Misinformation was spreading, including reports that Mr. Brady had died.
Dr. O’Leary told The New York Times that he had never appeared before a television camera as a public spokesman before. Nor had he been directly involved in treating the president. Yes, his father was a journalist, Dr. O’Leary said, and “he taught me my command of the English language, but he didn’t teach me how to do this.”
Dennis Sophian O’Leary was born on Jan. 28, 1938, in Kansas City, Mo. His father, Theodore, was a magazine editor and wrote articles for Sports Illustrated and book reviews for The Kansas City Star. His mother, Emily (Sophian) O’Leary, also worked for The Star.
When Dennis was 7 years old and his uncle Bud was killed in combat during the Allied invasion of France in World War II, his mother’s parents decided on what the boy’s profession would be.

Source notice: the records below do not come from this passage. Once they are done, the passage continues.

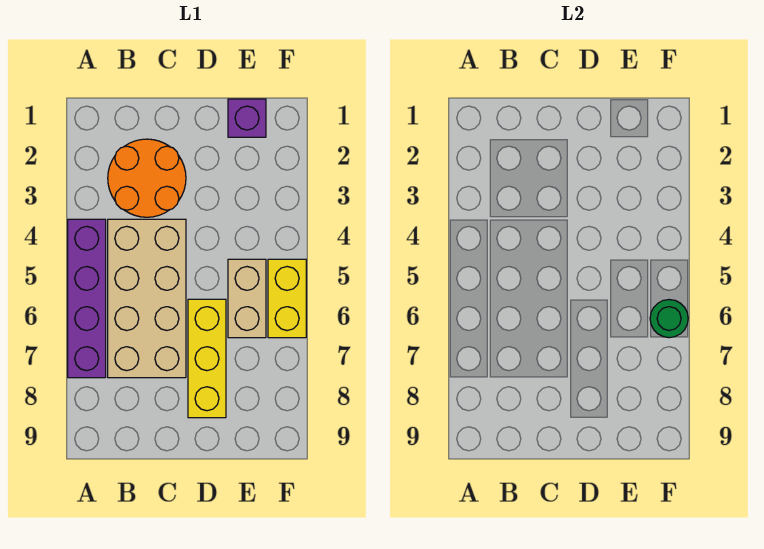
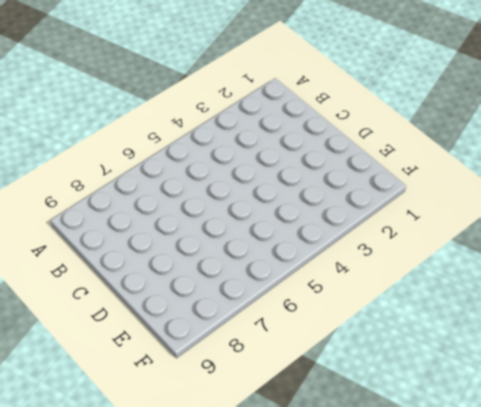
none -> purple 1x4 brick [68,219,106,378]
none -> orange 2x2 round brick [108,139,186,217]

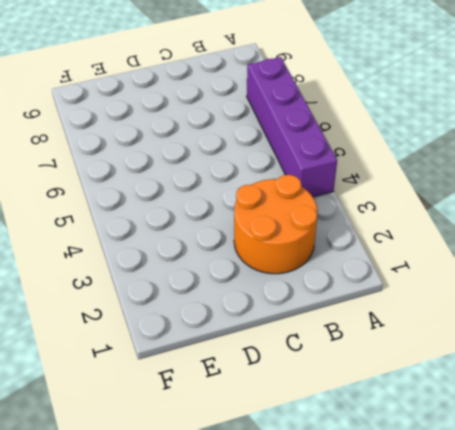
none -> tan 2x4 brick [108,219,186,378]
none -> yellow 1x3 brick [188,299,226,418]

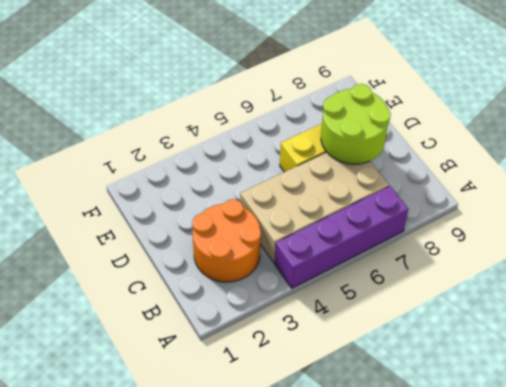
lime 2x2 round brick [321,84,391,164] -> none
none -> purple 1x1 brick [228,99,266,137]
none -> tan 1x2 brick [228,259,266,338]

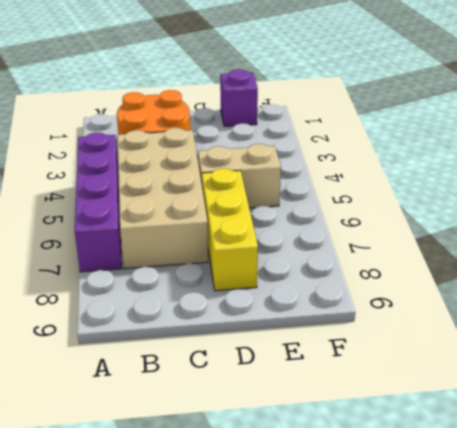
tan 1x2 brick [198,144,281,208] -> tan 1x2 brick turned to [228,259,266,338]
none -> yellow 1x2 brick [268,259,306,338]
none -> green 1x1 round brick [650,300,688,338]

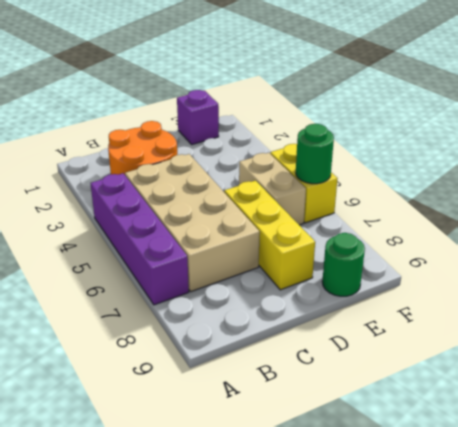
green 1x1 round brick [322,233,365,296] -> none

“Grandfather and Grandmother Sophian determined that I was going to become a doctor like Uncle Bud and that one day I was going to join Grandfather Sophian in his Kansas City internal medicine practice,” Dr. O’Leary recalled in a memoir, “Calming America” (2022), which he wrote with his wife, Dr. Margaret R. O’Leary, an emergency medical specialist.
“I was perfectly content with the new plan,” he wrote, “even though I didn’t know what being a doctor meant.”
He received his bachelor’s degree in a pre-med program from Harvard College in 1960 and his medical degree from Cornell University in 1964. He trained in internal medicine and hematology at the University of Minnesota Hospitals (now the University of Minnesota Medical Center) and at Strong Memorial Hospital in Rochester, N.Y.
From 1969 to 1972, Dr. O’Leary fulfilled his military service by heading the blood coagulation unit in the hematology laboratory at the Walter Reed Army Institute of Research. He attained the rank of major. He joined the faculty of George Washington University Medical School in 1972 and was promoted to dean for clinical affairs in 1979.